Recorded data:
===

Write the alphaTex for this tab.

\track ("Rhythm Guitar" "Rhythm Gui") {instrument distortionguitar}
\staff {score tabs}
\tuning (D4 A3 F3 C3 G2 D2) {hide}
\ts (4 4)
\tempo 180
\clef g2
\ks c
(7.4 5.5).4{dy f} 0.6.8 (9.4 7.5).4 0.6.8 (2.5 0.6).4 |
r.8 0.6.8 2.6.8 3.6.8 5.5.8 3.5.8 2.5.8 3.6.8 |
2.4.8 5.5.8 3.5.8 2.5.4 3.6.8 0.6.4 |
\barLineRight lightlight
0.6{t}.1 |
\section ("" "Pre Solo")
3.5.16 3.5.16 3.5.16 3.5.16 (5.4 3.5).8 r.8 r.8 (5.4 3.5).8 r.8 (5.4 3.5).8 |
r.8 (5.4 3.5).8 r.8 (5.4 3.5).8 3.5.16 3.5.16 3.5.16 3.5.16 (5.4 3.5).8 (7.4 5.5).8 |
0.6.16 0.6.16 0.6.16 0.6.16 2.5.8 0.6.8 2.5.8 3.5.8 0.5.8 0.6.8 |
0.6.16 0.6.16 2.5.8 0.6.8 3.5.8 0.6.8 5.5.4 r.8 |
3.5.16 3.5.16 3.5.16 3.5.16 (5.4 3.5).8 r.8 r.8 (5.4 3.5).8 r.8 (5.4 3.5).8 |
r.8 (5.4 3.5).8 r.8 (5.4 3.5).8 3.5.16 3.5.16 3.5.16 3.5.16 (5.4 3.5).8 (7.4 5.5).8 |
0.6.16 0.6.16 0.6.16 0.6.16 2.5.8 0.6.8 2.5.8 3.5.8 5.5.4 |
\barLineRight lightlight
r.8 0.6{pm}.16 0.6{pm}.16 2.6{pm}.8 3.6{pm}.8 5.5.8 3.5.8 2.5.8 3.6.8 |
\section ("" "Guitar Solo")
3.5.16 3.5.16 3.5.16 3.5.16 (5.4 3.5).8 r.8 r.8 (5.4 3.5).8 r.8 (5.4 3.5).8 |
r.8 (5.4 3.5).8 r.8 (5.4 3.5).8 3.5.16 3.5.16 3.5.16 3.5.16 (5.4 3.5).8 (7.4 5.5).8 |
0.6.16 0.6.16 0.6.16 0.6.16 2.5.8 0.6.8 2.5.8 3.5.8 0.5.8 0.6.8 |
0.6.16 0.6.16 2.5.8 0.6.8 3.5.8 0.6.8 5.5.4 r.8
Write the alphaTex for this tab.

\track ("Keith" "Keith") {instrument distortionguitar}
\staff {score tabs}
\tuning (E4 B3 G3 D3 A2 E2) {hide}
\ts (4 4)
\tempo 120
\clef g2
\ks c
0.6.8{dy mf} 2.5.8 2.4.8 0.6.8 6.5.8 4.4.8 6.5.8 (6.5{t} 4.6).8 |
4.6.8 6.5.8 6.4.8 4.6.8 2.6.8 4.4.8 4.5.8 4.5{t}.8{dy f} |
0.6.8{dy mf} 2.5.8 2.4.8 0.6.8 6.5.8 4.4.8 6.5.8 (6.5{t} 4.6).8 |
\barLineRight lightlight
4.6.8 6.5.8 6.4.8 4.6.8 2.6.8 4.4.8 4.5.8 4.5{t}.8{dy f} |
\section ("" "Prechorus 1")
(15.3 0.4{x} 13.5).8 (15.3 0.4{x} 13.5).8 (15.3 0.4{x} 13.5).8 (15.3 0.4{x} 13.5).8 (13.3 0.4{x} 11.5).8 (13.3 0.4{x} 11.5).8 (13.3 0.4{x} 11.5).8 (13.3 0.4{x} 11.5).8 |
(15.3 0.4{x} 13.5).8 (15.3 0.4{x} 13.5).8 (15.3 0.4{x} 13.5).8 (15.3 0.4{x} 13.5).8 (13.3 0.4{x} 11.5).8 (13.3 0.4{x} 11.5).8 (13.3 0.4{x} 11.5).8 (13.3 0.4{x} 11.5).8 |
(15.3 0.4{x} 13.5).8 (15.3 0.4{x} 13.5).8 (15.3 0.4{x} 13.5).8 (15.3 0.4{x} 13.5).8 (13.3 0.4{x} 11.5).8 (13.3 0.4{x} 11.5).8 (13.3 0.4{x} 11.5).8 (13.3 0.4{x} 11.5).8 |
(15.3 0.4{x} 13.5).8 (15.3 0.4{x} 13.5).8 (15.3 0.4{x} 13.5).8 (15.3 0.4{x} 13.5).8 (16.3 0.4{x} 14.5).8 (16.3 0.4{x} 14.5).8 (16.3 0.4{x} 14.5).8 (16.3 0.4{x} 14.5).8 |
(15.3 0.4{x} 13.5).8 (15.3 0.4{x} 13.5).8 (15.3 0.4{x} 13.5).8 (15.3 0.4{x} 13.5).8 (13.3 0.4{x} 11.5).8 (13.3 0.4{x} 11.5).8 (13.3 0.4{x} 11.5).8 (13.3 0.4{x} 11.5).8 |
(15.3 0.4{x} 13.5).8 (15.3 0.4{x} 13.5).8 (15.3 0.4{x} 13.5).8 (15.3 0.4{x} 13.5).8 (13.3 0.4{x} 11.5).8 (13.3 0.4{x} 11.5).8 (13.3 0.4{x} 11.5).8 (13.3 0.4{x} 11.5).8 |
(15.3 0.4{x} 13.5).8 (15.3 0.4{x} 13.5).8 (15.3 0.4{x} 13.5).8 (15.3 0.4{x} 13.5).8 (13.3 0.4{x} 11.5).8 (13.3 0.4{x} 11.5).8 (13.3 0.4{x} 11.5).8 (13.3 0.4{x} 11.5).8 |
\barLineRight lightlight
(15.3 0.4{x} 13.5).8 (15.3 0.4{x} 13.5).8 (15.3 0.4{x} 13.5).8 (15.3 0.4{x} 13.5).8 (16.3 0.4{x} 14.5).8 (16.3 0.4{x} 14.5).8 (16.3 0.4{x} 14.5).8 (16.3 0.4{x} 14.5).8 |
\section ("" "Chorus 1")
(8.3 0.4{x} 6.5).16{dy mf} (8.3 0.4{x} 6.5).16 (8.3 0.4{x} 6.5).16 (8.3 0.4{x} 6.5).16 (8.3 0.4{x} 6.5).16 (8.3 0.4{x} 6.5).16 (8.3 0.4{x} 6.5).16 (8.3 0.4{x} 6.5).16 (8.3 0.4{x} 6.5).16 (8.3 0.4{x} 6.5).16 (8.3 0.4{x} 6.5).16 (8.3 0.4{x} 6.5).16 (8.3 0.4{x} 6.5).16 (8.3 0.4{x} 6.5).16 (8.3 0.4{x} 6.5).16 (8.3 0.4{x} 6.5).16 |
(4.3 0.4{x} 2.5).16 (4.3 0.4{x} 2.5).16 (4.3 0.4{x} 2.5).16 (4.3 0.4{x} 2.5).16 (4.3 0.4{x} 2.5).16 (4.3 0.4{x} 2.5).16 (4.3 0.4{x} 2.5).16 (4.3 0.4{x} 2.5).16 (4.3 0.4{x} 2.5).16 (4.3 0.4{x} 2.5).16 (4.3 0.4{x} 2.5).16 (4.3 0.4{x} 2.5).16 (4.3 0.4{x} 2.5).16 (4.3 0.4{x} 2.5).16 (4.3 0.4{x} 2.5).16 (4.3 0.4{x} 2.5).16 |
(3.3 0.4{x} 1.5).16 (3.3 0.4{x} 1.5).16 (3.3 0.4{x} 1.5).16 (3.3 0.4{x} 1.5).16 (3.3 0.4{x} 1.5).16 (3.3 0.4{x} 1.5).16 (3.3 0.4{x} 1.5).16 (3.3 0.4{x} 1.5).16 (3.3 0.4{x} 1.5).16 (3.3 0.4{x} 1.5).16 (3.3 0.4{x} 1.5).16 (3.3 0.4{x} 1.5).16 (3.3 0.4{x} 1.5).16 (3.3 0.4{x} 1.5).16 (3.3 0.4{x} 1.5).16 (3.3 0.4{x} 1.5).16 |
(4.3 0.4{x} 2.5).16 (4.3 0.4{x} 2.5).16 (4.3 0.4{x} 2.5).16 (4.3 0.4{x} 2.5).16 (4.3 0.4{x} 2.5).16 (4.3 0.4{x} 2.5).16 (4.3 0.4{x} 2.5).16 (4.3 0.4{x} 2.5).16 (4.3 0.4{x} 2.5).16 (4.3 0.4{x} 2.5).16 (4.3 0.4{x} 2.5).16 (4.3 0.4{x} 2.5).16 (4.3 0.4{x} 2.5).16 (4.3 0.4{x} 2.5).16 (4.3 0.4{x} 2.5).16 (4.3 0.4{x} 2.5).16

===

How many lines in the material above contain the string "instrument"? Case counts. Reply with the number only.

2